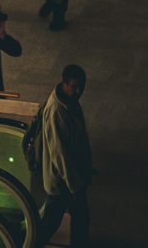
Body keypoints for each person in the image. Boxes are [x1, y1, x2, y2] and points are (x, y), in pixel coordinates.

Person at [29, 64, 94, 248]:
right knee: (50, 223)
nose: (79, 91)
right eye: (74, 86)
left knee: (78, 219)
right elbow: (59, 154)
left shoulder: (69, 101)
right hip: (63, 182)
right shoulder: (57, 111)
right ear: (63, 83)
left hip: (71, 179)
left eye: (81, 86)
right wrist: (75, 187)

------------------------------------

Problem details — Filter the data down to the lines that contain the string "left", and copy them.

Result of the exercise —
left knee: (78, 219)
left shoulder: (69, 101)
left hip: (71, 179)
left eye: (81, 86)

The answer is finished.